Texas A&M men's basketball Head Coach Mark Turgeon said the number of students who camped out in front of Reed Arena before the Aggies' game against the No. 20 Baylor Bears sure got their money's worth Saturday.
The Aggies, now 17-6 overall and 6-3 in Big 12 conference play, defeated the Bears 78-71 in a wire-tight game just hours after devoted Reed Rowdies set up tents and waited in the cold weather to be the first inside the sanctuary of their namesake.
A&M senior forward Bryan Davis opened the game for the Aggies with a string of dropped passes and turnovers that held A&M from scoring a field goal until the 16:01 mark.
"Bryan was about as bad as you can get in the first ten minutes," Turgeon said. "But then he was about as good as you can get in the rest of the game."
Davis turned his game around and finished with a team-high 22 points, eight of which came out of his nine free throw attempts. Davis and the Aggies finished shooting a season-high 85 percent from the charity stripe.
"We've put in a lot of work in the past week shooting them," Davis said. "Guys are coming up here late at night and shooting, or before practice, after practice, even during practice. That's just one reason we were successful from the line tonight."
The Bears led the entire first half and at one point were up by a 12-point margin.
But senior A&M guard Donald Sloan got the Aggies some momentum back with a fast break dunk around three Baylor players to bring his team within 10.
Freshman forward Ray Turner, who laid an emphatic dunk over Missouri's Kim English just three days earlier, picked up on Sloan's lead and scored the Aggies' next seven points to bring the score to just a two-point difference.
The Aggies were unable to take the lead, however, and went into halftime trailing 35-32.
In the second half, A&M took its first lead of the game almost immediately after a strange foul on senior Baylor center Josh Lomers.
After a play that left A&M's Davis on the ground, Lomers tripped over him and clipped his head with his foot.

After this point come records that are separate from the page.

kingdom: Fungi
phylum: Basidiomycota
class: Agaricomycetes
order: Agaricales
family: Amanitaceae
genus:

Davis was shaken up, but was able to drain two technical free throws and finish the game.
"Obviously Josh didn't do anything intentionally," said Baylor Head Coach Scott Drew. "It's hard for him to jump over people, he's vertically challenged as they would say."
Just after the play, sophomore forward David Loubeau scored a layup to put the Aggies up 36-35, the first lead of the game.
Throughout the game, the Aggies were consistently poor from 3-point range, making only one trey in the first half.
But junior guard B.J. Holmes would find his stroke with 5:19 remaining in the game and sink two long balls in back-to-back procession. Holmes finished with 10 points and was 3 for 7 from behind the arc.
"He's our shooter," Sloan said. "He's our go-to guy when we need a three. Just because he misses a couple, that's not going to change. I felt like if he could get the ball with any kind of space, even an inch, he should be able to put it up."
The Aggies closed down defensively in the final seven minutes of the game, allowing just seven points in the span to close out the game with its third upset of a Top-25 ranked team in the 2009-2010 season.
The win is A&M's third in a row and its fifth out of its last six games.
A&M has a break from mid-week action before returning to road Saturday with a contest against Texas Tech in Lubbock.